Description of the task ▸ Your job is to print, exactly, the lines in the data below from the line with "right wrist: (246, 297, -4)" through the line with "left ankle: (999, 675, 1)", both included, and to omit any picture.

#### The input

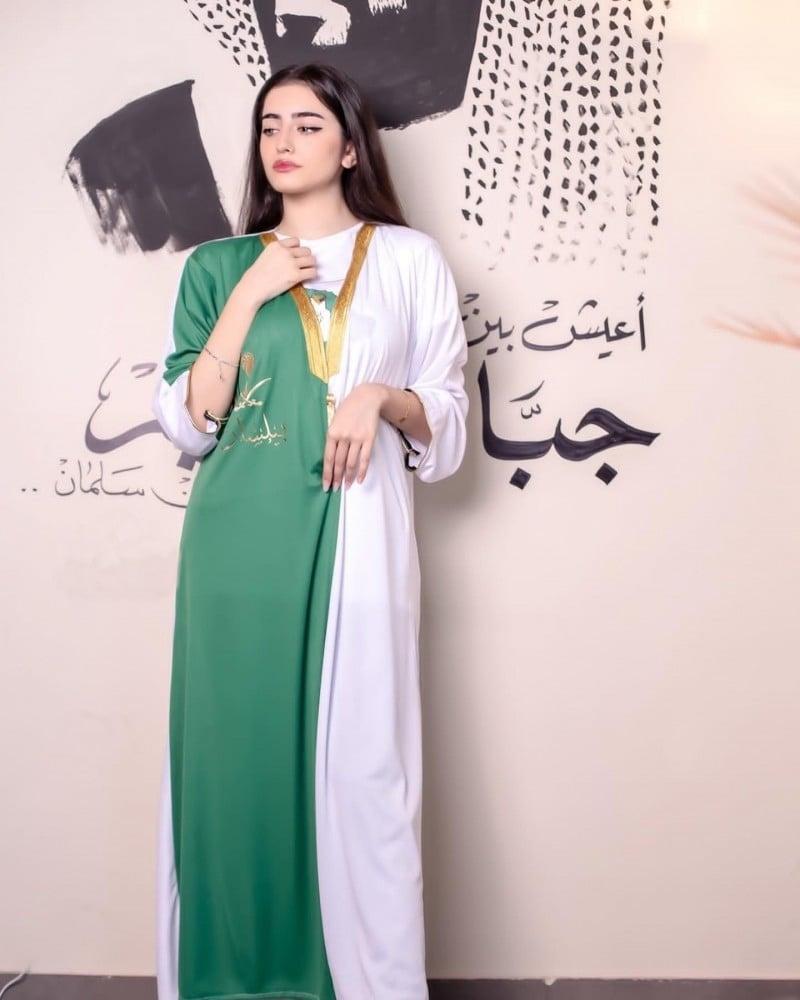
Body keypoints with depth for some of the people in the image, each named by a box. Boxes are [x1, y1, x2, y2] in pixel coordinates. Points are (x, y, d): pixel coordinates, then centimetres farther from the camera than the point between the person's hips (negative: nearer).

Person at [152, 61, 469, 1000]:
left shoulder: (409, 259, 9)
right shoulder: (216, 266, 12)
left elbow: (448, 422, 10)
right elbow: (187, 424, 3)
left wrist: (384, 397, -11)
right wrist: (246, 297, -4)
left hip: (354, 541, -1)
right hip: (239, 545, 1)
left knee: (358, 767, -1)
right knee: (235, 756, 3)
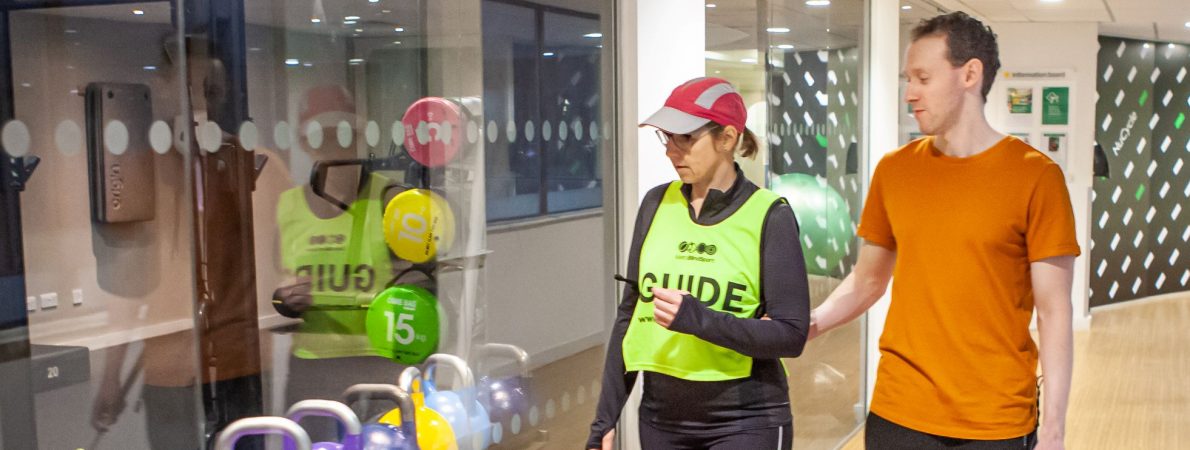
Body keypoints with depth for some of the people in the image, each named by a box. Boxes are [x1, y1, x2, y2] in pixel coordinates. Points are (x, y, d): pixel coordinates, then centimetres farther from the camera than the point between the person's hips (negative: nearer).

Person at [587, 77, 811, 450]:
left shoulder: (768, 216, -9)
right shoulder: (657, 203, 2)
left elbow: (791, 334, -11)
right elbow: (629, 314, 6)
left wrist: (698, 319, -23)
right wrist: (605, 419, 7)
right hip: (662, 417, 4)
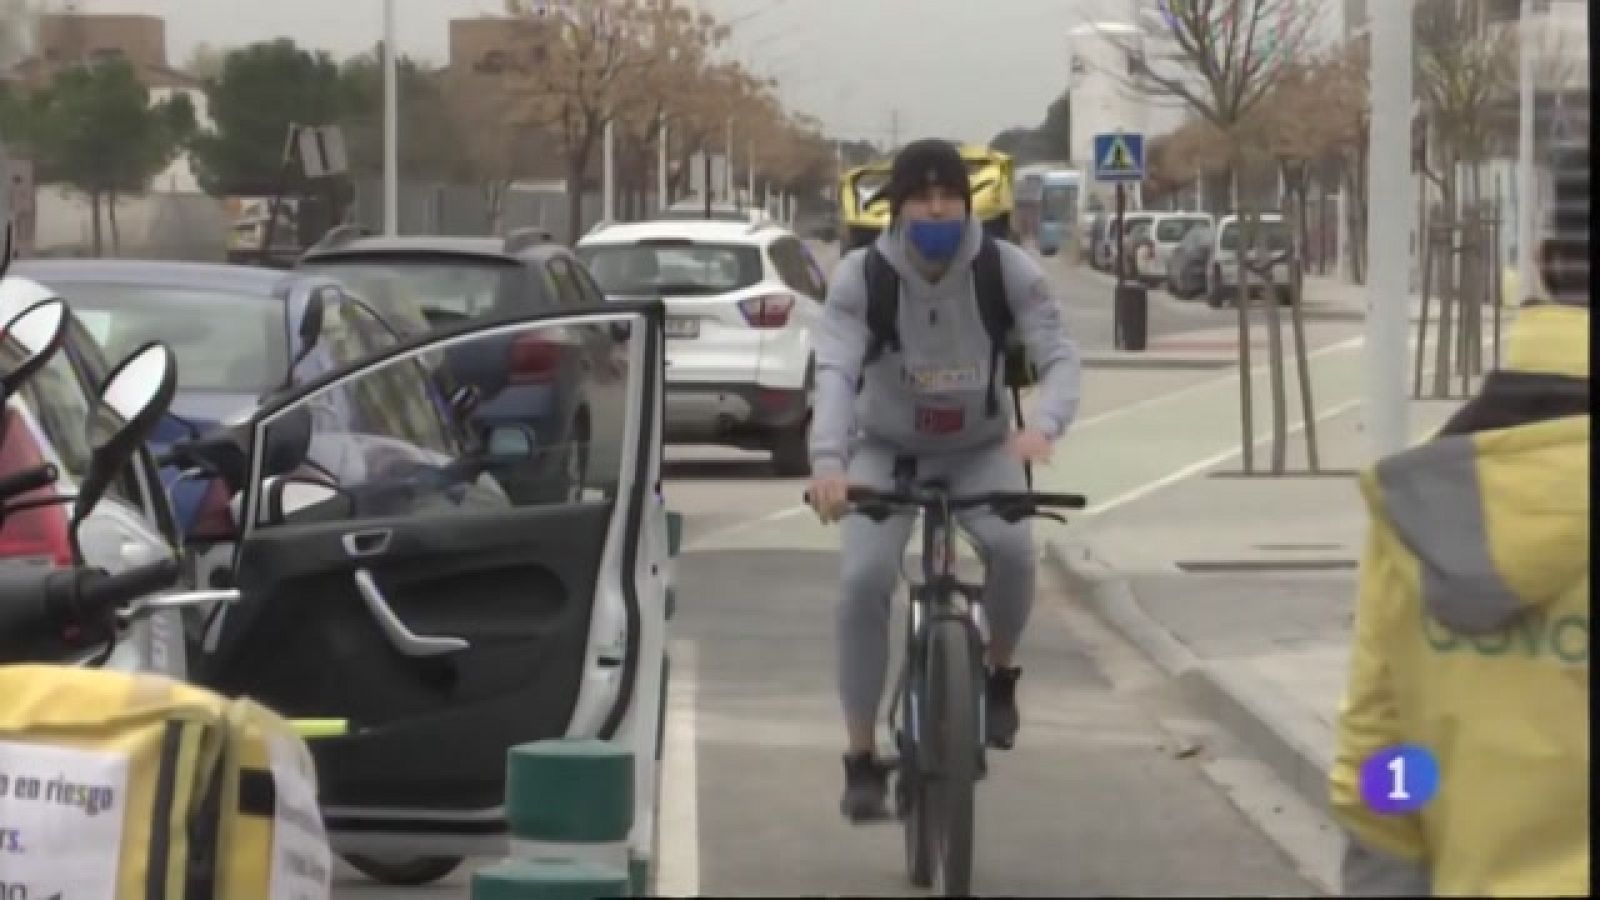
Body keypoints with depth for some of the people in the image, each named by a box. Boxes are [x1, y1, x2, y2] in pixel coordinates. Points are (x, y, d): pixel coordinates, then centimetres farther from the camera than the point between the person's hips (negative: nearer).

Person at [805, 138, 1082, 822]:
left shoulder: (1009, 271, -18)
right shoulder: (861, 277, -20)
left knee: (1012, 548, -30)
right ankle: (862, 760, -10)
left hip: (981, 449, 0)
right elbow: (834, 372, -31)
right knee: (864, 578, -22)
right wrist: (827, 461, -50)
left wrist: (1044, 425, -47)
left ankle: (999, 675, 1)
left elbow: (1058, 355, -24)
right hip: (886, 449, 0)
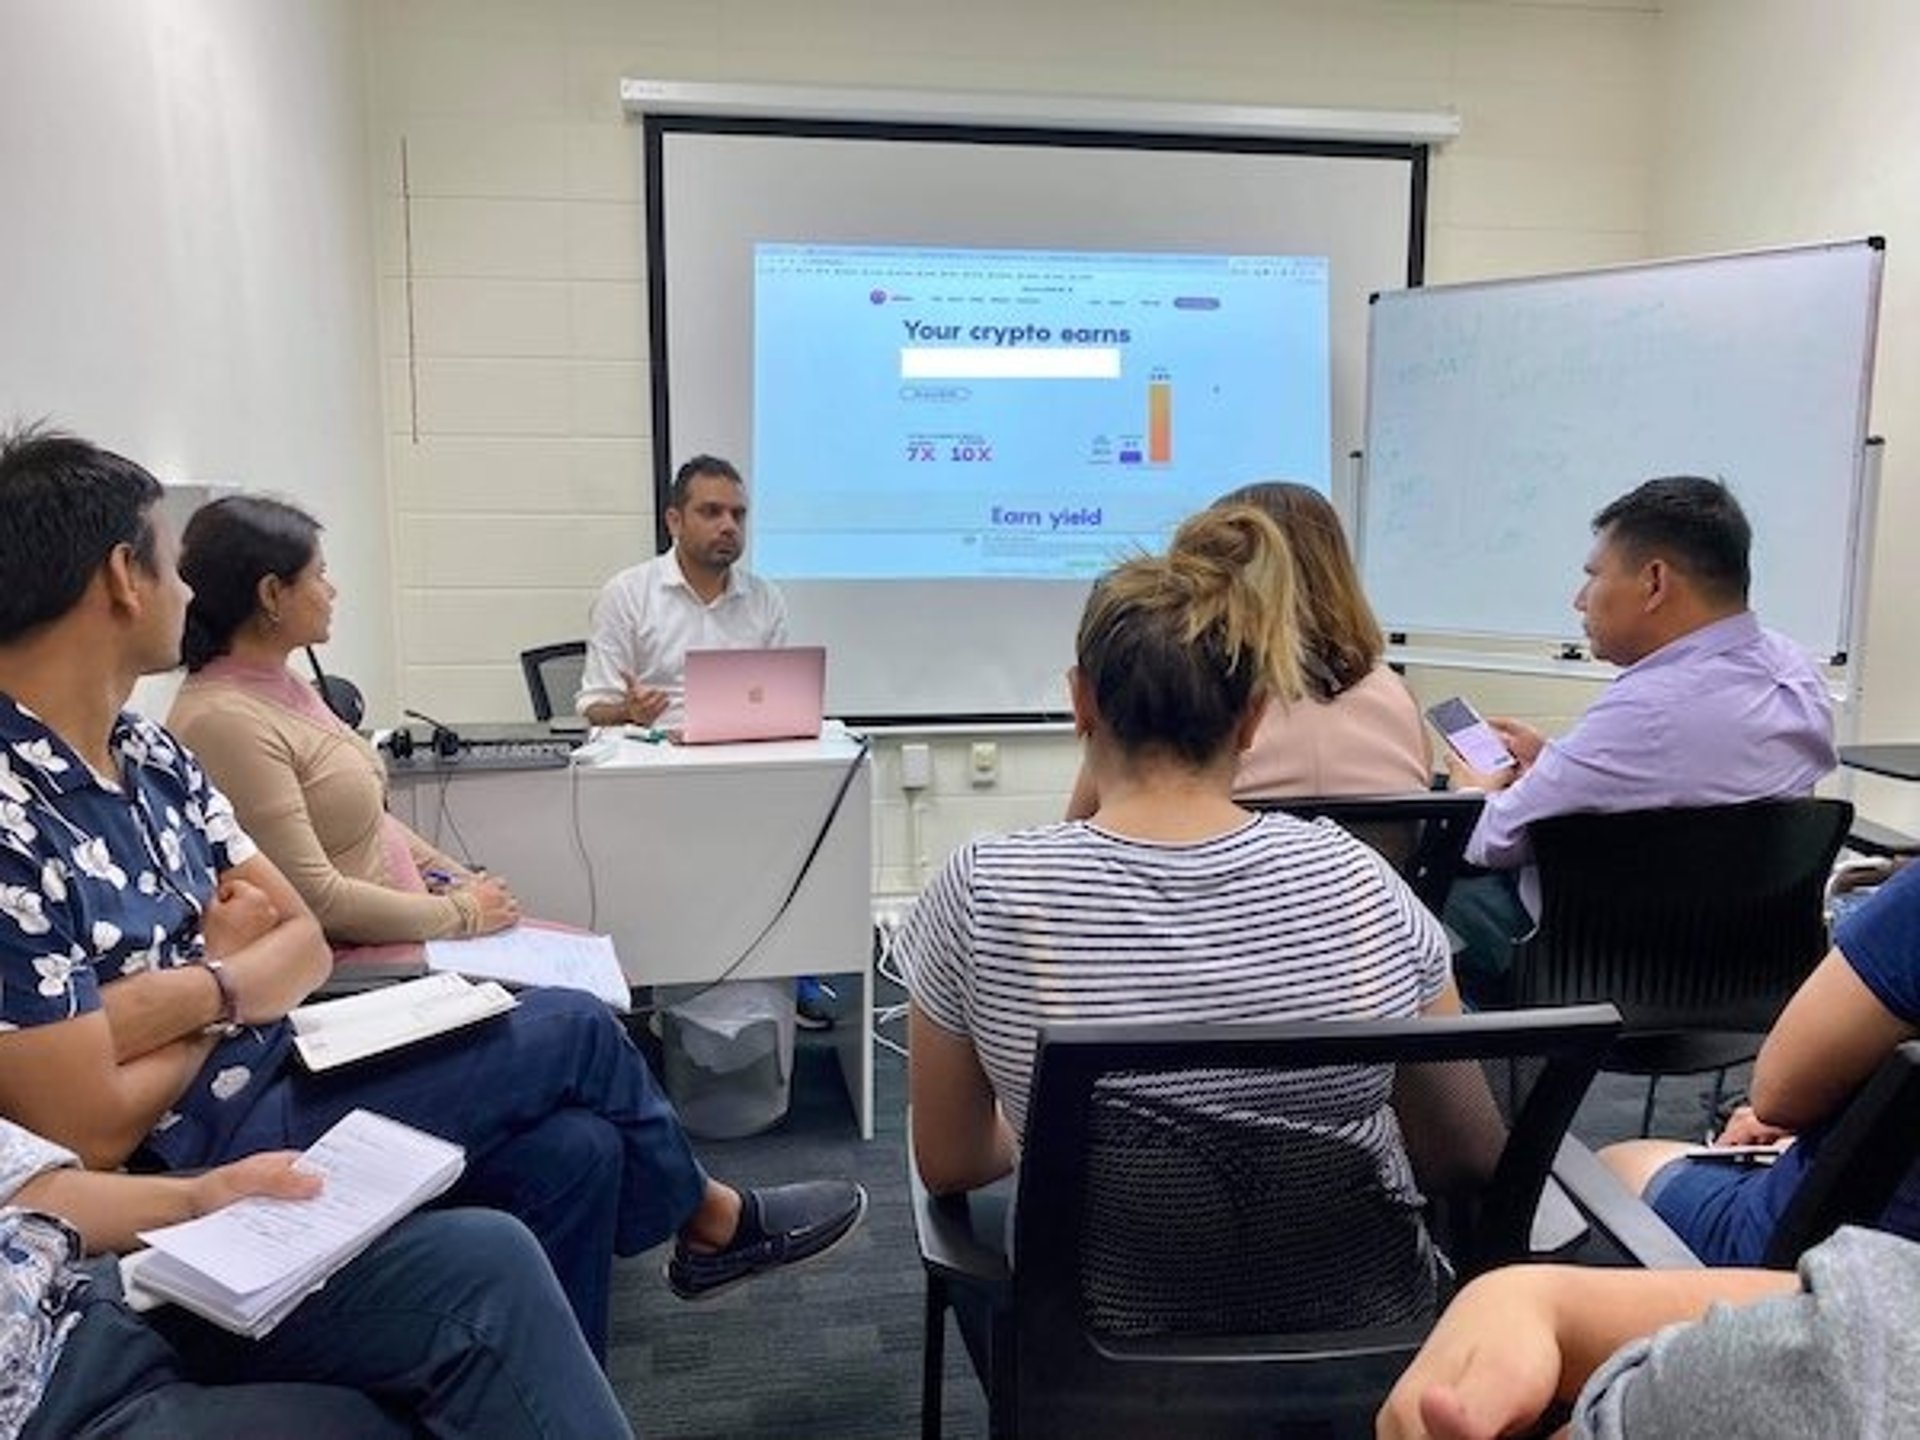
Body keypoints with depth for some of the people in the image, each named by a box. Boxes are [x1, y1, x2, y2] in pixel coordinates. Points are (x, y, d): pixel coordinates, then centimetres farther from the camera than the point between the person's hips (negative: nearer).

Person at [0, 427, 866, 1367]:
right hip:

########

Result for this exercise ▸
right wrist: (246, 297, -4)
left hip: (354, 541, -1)
right hip: (239, 545, 1)
left knee: (358, 767, -1)
right knee: (235, 756, 3)
Body keypoints with depth for some of the people in the image, each named by a box. Boxes are [x1, y1, x2, y2] in pixel coordinates. Points are (x, y, d): pixel coordinates, then centimetres farther from the camera than the point between the person's hips (negative: nearer).

Person at [587, 77, 811, 450]:
left shoulder: (768, 216, -9)
right shoulder: (657, 203, 2)
left elbow: (791, 334, -11)
right elbow: (629, 314, 6)
left wrist: (698, 319, -23)
right wrist: (605, 419, 7)
right hip: (662, 417, 4)
Body keypoints with depth for some of the people in the image, each named by a box. Boxes are [x1, y1, x2, y2] in pixel coordinates. Points are (x, y, d): pixel coordinates, then centimetres farther from the camera than the point between the person's hips (negative: nearer).

Person at [805, 138, 1082, 822]:
left shoulder: (1009, 271, -18)
right shoulder: (861, 277, -20)
left knee: (1012, 548, -30)
right ankle: (862, 760, -10)
left hip: (981, 449, 0)
right elbow: (834, 372, -31)
right knee: (864, 578, -22)
right wrist: (827, 461, -50)
left wrist: (1044, 425, -47)
left ankle: (999, 675, 1)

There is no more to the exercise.